5.8 WORD SPLITTING
In section 5.6 we discussed our algorithm for expanding the CORE. A key component of that algorithm was that we limited our attention to words that were associated with only one CORE group. In this section we will look at those words that are associated with more than one CORE group. If our CORE groups are isolating key usage related contexts, as we believe they are, than words associated with multiple CORE groups are subject to ambiguous usage.
As a preliminary experiment, we have created a very conservative algorithm (not provided here). It will selectively split a very few words (a total of 26 words over 3 passes through the splitting algorithm). We scan through the INACTIVE words in the TAGWORDS table (recall that the active words formed the new CORE extension).
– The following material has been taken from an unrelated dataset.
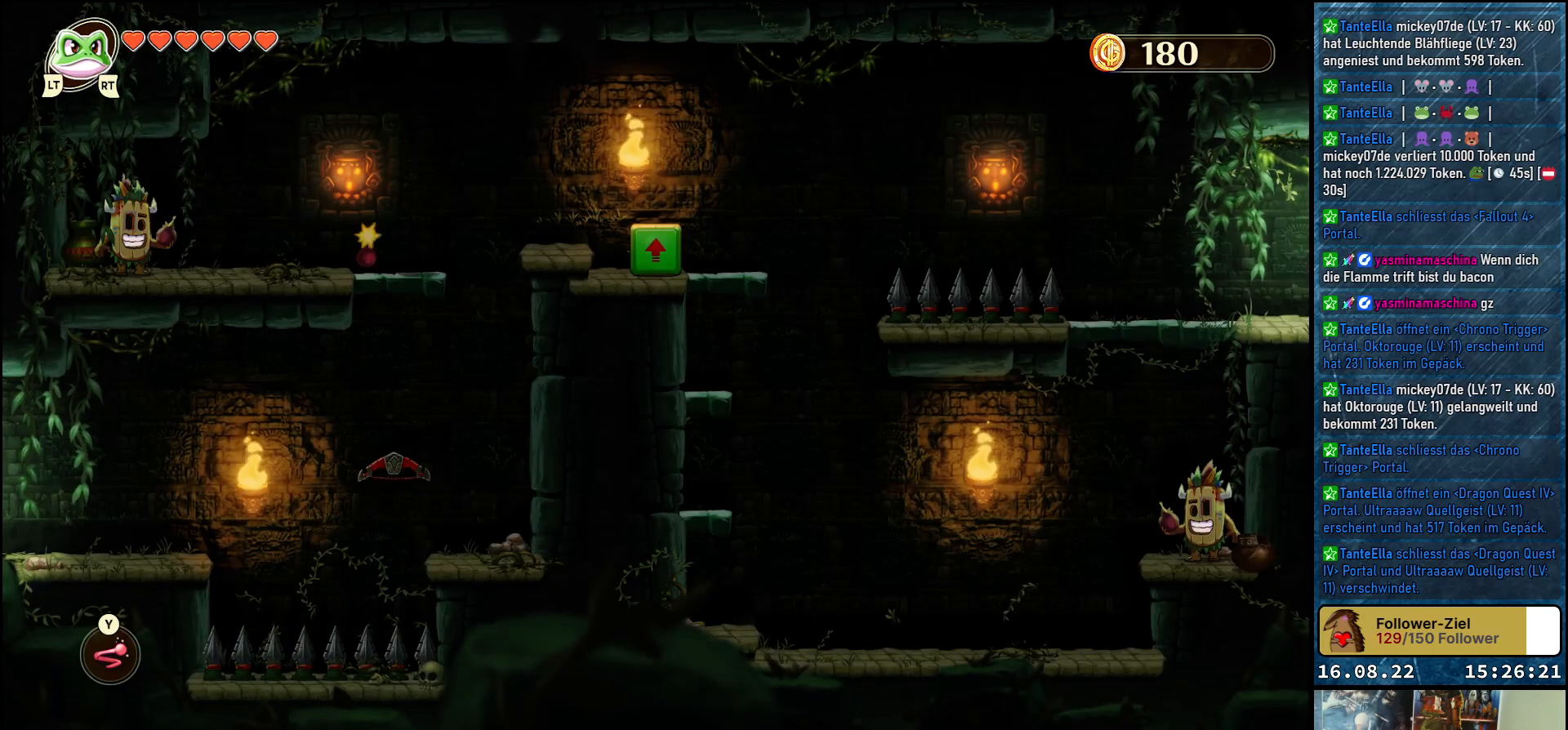
{"buttons": [], "left_stick": "right", "right_stick": "center", "events": [[150, "A", "down"], [333, "A", "up"]]}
We look for words that predominantly belong to one CORE group, but have some CORE contexts from other groups. Our metric for selecting words is the same metric that we used in the classification algorithm - the word must have more the 50% of the sum of its weighted-context scores from one CORE group. If a word passes this test, than the contexts associated with its predominant CORE group are split off from the word and assigned to a new lexical entry.
This algorithm is applied to the stable CORE extension produced by our CORE extension procedure. The word splitting algorithm causes sufficient changes in the lexicon to allow the CORE extension procedure to extend the CORE further. In practice, we found that after the fourth attempt at splitting words we found no words to split. The stable CORE GROUPING at that point is found in Figure 5.16, and its accompanying classification is found in Figure 5.17.
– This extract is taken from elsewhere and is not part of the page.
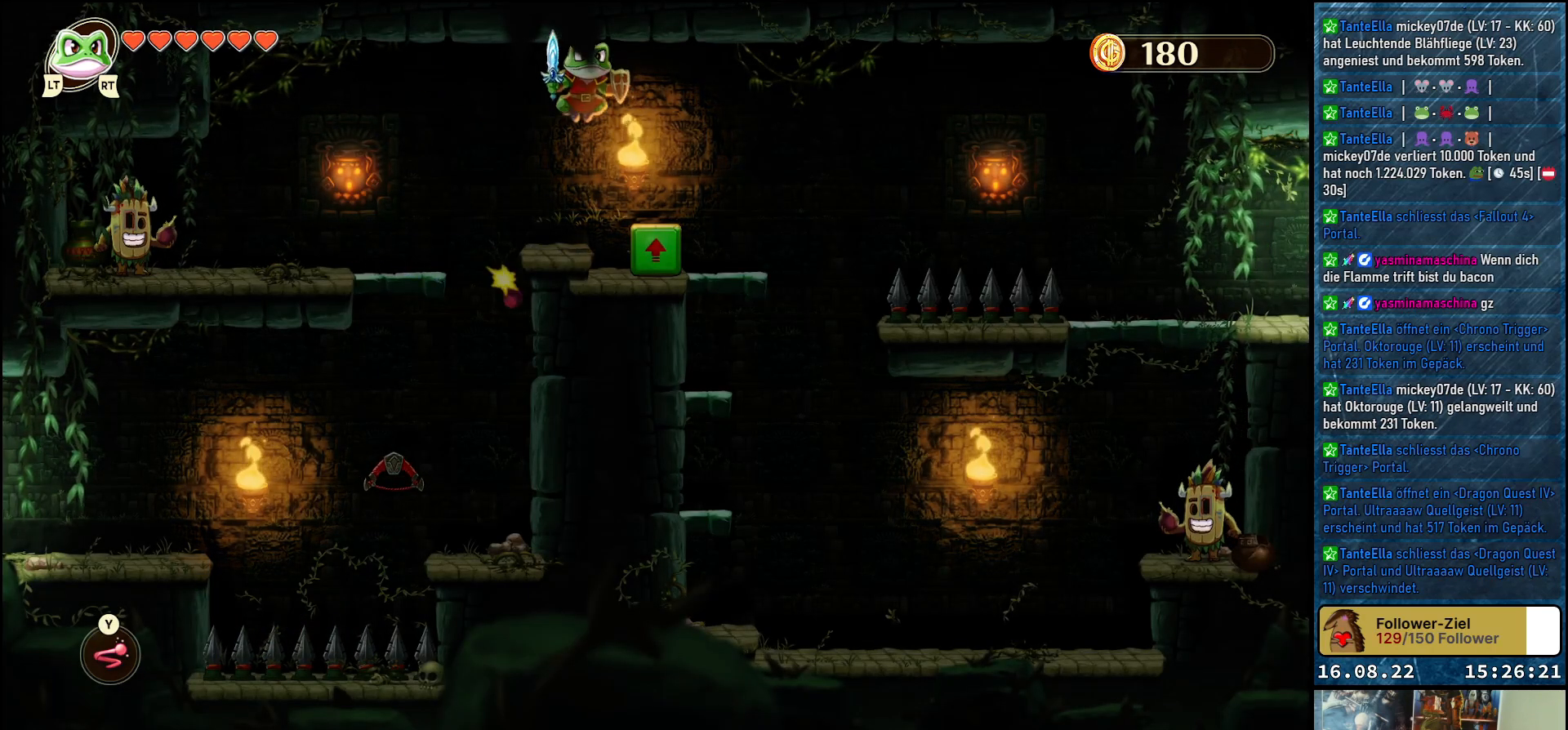
{"buttons": [], "left_stick": "up-left", "right_stick": "center", "events": [[150, "left_stick", "center"], [367, "left_stick", "up-left"]]}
We should note that all the comments we made in section 5.7 concerning CORE extensions continue to hold. One point of concern is the high number of noun-verb mismatches associated with the group labeled AT. This count has risen to 43 (41% of the 105 mismatches for the entire classification). But, a closer examination of the nouns classified in this group indicates that 37 of the 43 are nouns followed by various forms of punctuation. Therefore, this group continues to isolate words that precede noun phrases.
So, it appears that even the very conservative word-splitting algorithm we have tried is capable of improving the classification performance. As we mentioned in section 5.5, the key to performance improvement is increasing the number of words in the CORE GROUPING. This will both expand the set of CORE contexts and expand the scope of generalization. Both of these are critical to the classification process. The word-splitting algorithm we mentioned in this section split selected words into two lexical entries. One of these created a new lexical entry that would join the dominant CORE group associated with that word. Although this adds a new word to that CORE grouping, it will not add any new CORE contexts. The improvement in classification seems to be coming from the remaining contexts associated with the split word. Now that words reduced set of contexts appears to be making it available for classification with another CORE group. And that classification WILL lead to new CORE contexts and increase the scope of classification. Thus, it seems reasonable to continue the search for better splitting algorithms.